Passage ::
— Begin —

Number 171: Robert Lowell "For the Union Dead"


For the Union Dead
"Relinquunt Omnia Servare Rem Publicam." 

The old South Boston Aquarium stands
in a Sahara of snow now. Its broken windows are boarded.
The bronze weathervane cod has lost half its scales.
The airy tanks are dry.
Once my nose crawled like a snail on the glass;
my hand tingled to burst the bubbles
drifting from the noses of the crowded, compliant fish.

My hand draws back. I often sigh still
for the dark downward and vegetating kingdom
of the fish and reptile. One morning last March,
I pressed against the new barbed and galvanized

fence on the Boston Common. Behind their cage,
yellow dinosaur steamshovels were grunting
as they cropped up tons of mush and grass
to gouge their underworld garage.

Parking spaces luxuriate like civic
sandpiles in the heart of Boston.
a girdle of orange, Puritan-pumpkin colored girders
braces the tingling Statehouse,

shaking over the excavations, as it faces Colonel Shaw
and his bell-cheeked Negro infantry
on St. Gaudens' shaking Civil War relief,
propped by a plank splint against the garage's earthquake.

Two months after marching through Boston,
half of the regiment was dead;
at the dedication,
William James could almost hear the bronze Negroes breathe.

Their monument sticks like a fishbone
in the city's throat.
Its Colonel is as lean
as a compass-needle.

He has an angry wrenlike vigilance,
a greyhound's gentle tautness;
he seems to wince at pleasure,
and suffocate for privacy.

He is out of bounds now. He rejoices in man's lovely,
peculiar power to choose life and die-
when he leads his black soldiers to death,
he cannot bend his back.

On a thousand small town New England greens
the old white churches hold their air
of sparse, sincere rebellion; frayed flags
quilt the graveyards of the Grand Army of the Republic

The stone statutes of the abstract Union Soldier
grow slimmer and younger each year-
wasp-waisted, they doze over muskets
and muse through their sideburns…

Shaw's father wanted no monument
except the ditch,
where his son's body was thrown
and lost with his "niggers."

The ditch is nearer.
There are no statutes for the last war here;
on Boylston Street, a commercial photograph
shows Hiroshima boiling

over a Mosler Safe, the "Rock of Ages"
that survived the blast. Space is nearer.
when I crouch to my television set,
the drained faces of Negro school-children rise like balloons.

— End —

What is asked ::
1. Name every person the poem identifies by name in its lines, leaving out the heading.
2. Reproduce word for word the part of the poem that opens with the words containing "My hand draws" and closes with "their underworld garage.".
The listing that comes next has no connection to the poem.

Data ::
— Begin —

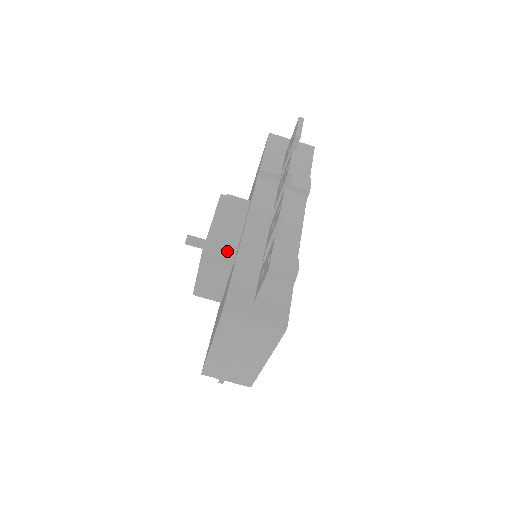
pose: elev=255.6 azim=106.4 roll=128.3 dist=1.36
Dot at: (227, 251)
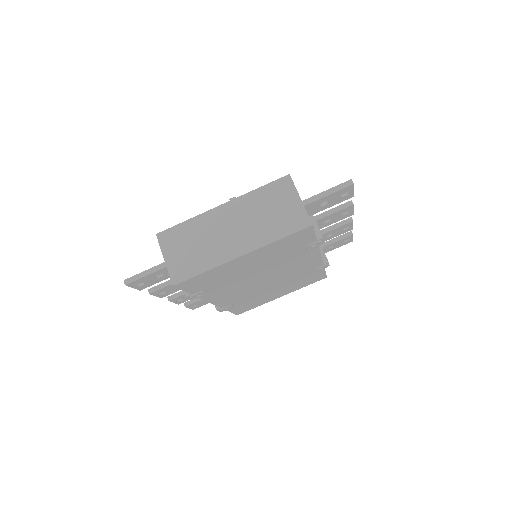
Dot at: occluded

— End —

Expected answers ::
1. Colonel Shaw, St. Gaudens, William James

2.
My hand draws back. I often sigh still
for the dark downward and vegetating kingdom
of the fish and reptile. One morning last March,
I pressed against the new barbed and galvanized

fence on the Boston Common. Behind their cage,
yellow dinosaur steamshovels were grunting
as they cropped up tons of mush and grass
to gouge their underworld garage.